O mercado brasileiro de veículos eletrificados registrou um novo recorde histórico em maio, com 44.981 unidades emplacadas, segundo dados da Associação Brasileira do Veículo Elétrico (ABVE). O volume representa um crescimento de 170,3% em relação ao mesmo mês de 2023, quando foram vendidas 16.641 unidades. Na comparação com abril deste ano, a alta foi de 16,8%, superando as 38.516 unidades do mês anterior.
Pela primeira vez, os eletrificados responderam por 17% das vendas de automóveis e comerciais leves no país, mais que dobrando a participação do segmento em relação ao ano passado. O resultado consolida uma tendência de crescimento ao longo de 2026: em janeiro, a fatia era de 14,6%; em fevereiro, 14,1%; em março, 13,7%; e em abril, 16,2%.
Dos veículos vendidos em maio, 82% eram modelos plug-in, ou seja, com recarga externa. Os elétricos a bateria (BEV) somaram 20.974 unidades, enquanto os híbridos plug-in (PHEV) totalizaram 15.821 emplacamentos. Entre os híbridos sem recarga externa, os HEV registraram 4.273 unidades e os HEV Flex, 3.913.

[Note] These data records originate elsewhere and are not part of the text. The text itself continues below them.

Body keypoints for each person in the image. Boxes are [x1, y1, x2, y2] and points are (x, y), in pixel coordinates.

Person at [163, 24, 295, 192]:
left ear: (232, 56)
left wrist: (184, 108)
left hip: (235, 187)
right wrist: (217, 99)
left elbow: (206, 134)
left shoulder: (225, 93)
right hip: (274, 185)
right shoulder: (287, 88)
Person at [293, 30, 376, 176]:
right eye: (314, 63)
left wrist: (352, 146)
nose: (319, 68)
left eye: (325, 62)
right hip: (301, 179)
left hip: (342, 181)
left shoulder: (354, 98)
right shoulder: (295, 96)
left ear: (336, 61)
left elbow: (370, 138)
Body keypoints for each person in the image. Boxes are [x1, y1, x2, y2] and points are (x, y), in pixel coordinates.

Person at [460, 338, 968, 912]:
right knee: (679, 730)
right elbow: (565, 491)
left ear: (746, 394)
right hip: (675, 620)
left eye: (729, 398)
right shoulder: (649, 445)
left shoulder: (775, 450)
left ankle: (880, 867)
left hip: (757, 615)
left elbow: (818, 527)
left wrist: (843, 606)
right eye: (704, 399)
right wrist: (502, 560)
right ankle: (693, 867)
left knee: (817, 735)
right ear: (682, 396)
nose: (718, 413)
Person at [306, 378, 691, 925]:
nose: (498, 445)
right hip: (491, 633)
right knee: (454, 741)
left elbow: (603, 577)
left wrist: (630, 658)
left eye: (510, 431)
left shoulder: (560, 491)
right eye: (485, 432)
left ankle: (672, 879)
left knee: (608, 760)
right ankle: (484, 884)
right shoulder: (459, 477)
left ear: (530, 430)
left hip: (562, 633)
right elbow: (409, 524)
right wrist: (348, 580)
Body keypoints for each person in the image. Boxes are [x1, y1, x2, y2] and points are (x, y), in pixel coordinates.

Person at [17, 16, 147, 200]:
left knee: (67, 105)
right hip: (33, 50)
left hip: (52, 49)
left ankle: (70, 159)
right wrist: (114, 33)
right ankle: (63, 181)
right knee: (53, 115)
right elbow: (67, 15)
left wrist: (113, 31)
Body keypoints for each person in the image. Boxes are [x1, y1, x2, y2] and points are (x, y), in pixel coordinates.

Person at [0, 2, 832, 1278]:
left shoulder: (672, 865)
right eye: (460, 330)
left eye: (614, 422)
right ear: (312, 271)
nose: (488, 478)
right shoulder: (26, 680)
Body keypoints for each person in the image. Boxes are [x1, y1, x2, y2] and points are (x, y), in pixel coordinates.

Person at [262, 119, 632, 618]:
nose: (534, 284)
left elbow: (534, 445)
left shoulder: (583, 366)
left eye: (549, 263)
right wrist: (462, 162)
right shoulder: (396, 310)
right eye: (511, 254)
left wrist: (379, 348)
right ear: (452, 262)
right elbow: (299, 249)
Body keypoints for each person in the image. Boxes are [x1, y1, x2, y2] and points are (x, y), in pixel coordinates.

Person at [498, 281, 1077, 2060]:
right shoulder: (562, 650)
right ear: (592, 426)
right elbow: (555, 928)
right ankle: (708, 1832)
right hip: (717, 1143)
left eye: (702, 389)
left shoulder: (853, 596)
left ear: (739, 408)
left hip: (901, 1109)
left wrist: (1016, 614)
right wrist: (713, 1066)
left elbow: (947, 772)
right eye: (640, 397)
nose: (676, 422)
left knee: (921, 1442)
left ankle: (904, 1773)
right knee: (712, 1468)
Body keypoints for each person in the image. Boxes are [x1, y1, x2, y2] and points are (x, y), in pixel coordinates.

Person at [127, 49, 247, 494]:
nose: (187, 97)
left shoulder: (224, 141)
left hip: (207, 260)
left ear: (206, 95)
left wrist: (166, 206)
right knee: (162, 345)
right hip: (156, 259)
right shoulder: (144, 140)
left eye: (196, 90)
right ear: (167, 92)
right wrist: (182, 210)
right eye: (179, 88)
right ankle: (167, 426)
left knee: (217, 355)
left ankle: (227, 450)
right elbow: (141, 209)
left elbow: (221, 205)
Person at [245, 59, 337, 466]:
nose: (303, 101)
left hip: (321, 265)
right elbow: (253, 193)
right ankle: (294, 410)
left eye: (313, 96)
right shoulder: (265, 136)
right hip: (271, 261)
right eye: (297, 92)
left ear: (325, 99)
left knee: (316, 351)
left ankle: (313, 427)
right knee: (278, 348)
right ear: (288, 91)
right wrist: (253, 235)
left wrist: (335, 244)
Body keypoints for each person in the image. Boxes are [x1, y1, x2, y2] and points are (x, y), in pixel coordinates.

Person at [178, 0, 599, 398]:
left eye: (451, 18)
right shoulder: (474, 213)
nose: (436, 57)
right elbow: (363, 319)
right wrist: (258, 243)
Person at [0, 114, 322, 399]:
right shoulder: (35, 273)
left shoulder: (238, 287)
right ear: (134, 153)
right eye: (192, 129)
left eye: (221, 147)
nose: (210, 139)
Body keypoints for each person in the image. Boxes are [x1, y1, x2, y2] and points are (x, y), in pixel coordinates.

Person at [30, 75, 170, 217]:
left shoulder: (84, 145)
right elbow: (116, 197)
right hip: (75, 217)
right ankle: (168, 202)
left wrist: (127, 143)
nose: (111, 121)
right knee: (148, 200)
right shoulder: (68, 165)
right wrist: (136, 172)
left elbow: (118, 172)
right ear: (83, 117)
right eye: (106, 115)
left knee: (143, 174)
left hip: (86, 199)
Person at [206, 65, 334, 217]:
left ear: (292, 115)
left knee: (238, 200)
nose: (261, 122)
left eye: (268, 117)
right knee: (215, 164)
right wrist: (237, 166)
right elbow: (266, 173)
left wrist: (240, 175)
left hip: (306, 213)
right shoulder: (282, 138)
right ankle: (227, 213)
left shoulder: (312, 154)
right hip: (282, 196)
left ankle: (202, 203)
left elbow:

A produção nacional também ganhou força. Segundo a ABVE, os veículos fabricados ou montados no Brasil representaram 39% das vendas de eletrificados em maio, contra apenas 6% no mesmo período de 2023. A participação dos importados caiu de 94% para 61%, sinalizando uma mudança no perfil da oferta.
Para o presidente da ABVE, Ricardo Bastos, o crescimento da produção local está gerando um efeito multiplicador na cadeia da eletromobilidade, impulsionando investimentos em infraestrutura de recarga, baterias e autopeças. O desempenho de maio reforça que a eletrificação deixou de ser um nicho e ganha relevância no mercado automotivo nacional.